O Parlamento debate, na quarta-feira, em plenário, um projeto de lei do PS para que as pessoas transexuais tenham os mesmos direitos no acesso ao emprego e no trabalho, para acabar com a discriminação.

Para isso, o Partido Socialista propõe uma alteração ao Código do Trabalho para que passe a incluir expressamente a «identidade de género, no âmbito do direito à igualdade no acesso a emprego e no trabalho».

O PS lembra a importância da lei que criou, em 2011, o procedimento de mudança de sexo e de nome próprio no registo civil, mas lamentam que persista a discriminação sobre os transexuais.

«As pessoas transexuais e com disforia de sexo são ainda violentamente discriminadas, pagando por essa discriminação uma dor incomensurável, o que justifica os avanços que o legislador vai marcando nesta matéria», refere o grupo parlamentar do PS no documento.

Após a inclusão no Código Penal da expressão «identidade de género», nos artigos relativos ao homicídio qualificado e ofensas à integridade física qualificadas, o PS considera que «seria incompreensível, em face da discriminação vivida diariamente em função da identidade de género no mundo do trabalho, que o legislador não introduzisse» esta categoria no artigo 24.º do Código do Trabalho.
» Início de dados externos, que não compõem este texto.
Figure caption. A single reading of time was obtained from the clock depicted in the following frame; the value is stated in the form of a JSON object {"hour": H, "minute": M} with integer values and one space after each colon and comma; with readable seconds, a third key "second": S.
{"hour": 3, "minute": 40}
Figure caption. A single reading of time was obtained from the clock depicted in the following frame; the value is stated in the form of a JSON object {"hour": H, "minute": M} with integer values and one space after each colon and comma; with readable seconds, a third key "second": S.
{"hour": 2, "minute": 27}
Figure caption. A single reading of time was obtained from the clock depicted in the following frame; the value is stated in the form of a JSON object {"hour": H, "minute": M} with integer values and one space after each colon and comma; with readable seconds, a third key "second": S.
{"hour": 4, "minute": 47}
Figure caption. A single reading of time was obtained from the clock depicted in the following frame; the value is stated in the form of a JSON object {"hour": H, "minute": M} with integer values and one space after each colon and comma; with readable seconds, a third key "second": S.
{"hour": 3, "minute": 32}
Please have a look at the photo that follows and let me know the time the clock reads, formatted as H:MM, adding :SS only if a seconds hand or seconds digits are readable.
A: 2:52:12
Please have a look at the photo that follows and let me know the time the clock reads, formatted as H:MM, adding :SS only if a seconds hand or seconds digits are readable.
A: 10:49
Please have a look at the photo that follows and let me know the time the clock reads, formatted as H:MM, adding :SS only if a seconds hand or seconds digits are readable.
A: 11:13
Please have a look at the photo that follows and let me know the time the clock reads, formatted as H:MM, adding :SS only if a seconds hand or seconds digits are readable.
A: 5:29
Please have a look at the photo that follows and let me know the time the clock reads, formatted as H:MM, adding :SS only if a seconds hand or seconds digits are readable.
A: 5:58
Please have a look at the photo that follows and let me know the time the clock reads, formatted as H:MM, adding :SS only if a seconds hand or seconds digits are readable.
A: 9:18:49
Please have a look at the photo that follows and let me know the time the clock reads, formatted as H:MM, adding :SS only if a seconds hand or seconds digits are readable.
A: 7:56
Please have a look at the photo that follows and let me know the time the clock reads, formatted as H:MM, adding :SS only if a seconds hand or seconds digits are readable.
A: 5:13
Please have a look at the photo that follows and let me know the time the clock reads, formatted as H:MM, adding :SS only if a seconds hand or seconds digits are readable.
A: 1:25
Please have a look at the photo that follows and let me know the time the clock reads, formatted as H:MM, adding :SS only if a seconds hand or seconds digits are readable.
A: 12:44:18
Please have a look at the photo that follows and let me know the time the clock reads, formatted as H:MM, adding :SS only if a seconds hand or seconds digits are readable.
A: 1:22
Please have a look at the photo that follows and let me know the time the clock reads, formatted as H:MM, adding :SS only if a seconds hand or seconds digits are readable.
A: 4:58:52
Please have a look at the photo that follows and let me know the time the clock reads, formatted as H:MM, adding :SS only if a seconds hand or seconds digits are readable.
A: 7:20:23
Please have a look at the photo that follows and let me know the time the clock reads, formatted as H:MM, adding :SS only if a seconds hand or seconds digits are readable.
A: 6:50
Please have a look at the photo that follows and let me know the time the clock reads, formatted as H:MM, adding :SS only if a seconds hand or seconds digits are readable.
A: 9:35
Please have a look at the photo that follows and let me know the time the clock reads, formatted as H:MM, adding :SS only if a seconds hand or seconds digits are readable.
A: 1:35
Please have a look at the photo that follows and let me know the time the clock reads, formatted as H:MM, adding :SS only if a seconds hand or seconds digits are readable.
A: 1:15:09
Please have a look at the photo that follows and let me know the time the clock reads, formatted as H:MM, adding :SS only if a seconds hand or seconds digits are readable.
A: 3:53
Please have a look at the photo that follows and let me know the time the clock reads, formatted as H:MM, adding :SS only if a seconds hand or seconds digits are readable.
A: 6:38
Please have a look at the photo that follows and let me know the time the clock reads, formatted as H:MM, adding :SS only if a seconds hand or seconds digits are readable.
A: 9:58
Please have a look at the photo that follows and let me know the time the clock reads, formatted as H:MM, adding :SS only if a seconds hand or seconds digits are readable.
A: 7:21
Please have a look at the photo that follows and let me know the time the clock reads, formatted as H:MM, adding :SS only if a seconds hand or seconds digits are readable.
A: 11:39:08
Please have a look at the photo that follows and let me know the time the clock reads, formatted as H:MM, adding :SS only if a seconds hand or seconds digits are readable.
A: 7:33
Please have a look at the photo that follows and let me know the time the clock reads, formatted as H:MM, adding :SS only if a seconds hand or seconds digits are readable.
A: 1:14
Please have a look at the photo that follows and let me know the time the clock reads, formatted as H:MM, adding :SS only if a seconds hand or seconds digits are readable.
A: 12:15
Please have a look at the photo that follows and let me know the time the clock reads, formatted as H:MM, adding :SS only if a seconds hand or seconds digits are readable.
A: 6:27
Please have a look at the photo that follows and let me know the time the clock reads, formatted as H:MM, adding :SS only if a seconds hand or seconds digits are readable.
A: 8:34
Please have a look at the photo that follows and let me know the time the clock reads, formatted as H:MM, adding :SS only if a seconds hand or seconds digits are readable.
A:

Este artigo do código laboral refere que «o trabalhador ou candidato a emprego tem direito a igualdade de oportunidades e de tratamento no que se refere ao acesso ao emprego, à formação e promoção ou carreira profissionais e às condições de trabalho».

A lei refere várias categorias em que o trabalhador ou candidato a emprego não pode ser «privilegiado, beneficiado, prejudicado, privado de qualquer direito», como ascendência, idade, sexo, orientação sexual, estado civil, situação familiar e económica, instrução, origem ou condição social, deficiência, nacionalidade, origem étnica ou raça, religião, convicções políticas ou ideológicas.

Com a aprovação do projeto socialista, a lei passa a incluir também a «identidade de género» para garantir a «não-descriminação» destas pessoas no mercado de trabalho.

Várias organizações, entre as quais a ILGA Portugal, as centrais sindicais CGTP e UGT e o Conselho Nacional de Juventude, enviaram na sexta-feira um apelo aos grupos parlamentares para “acrescentar explicitamente” esta categoria no Código do Trabalho.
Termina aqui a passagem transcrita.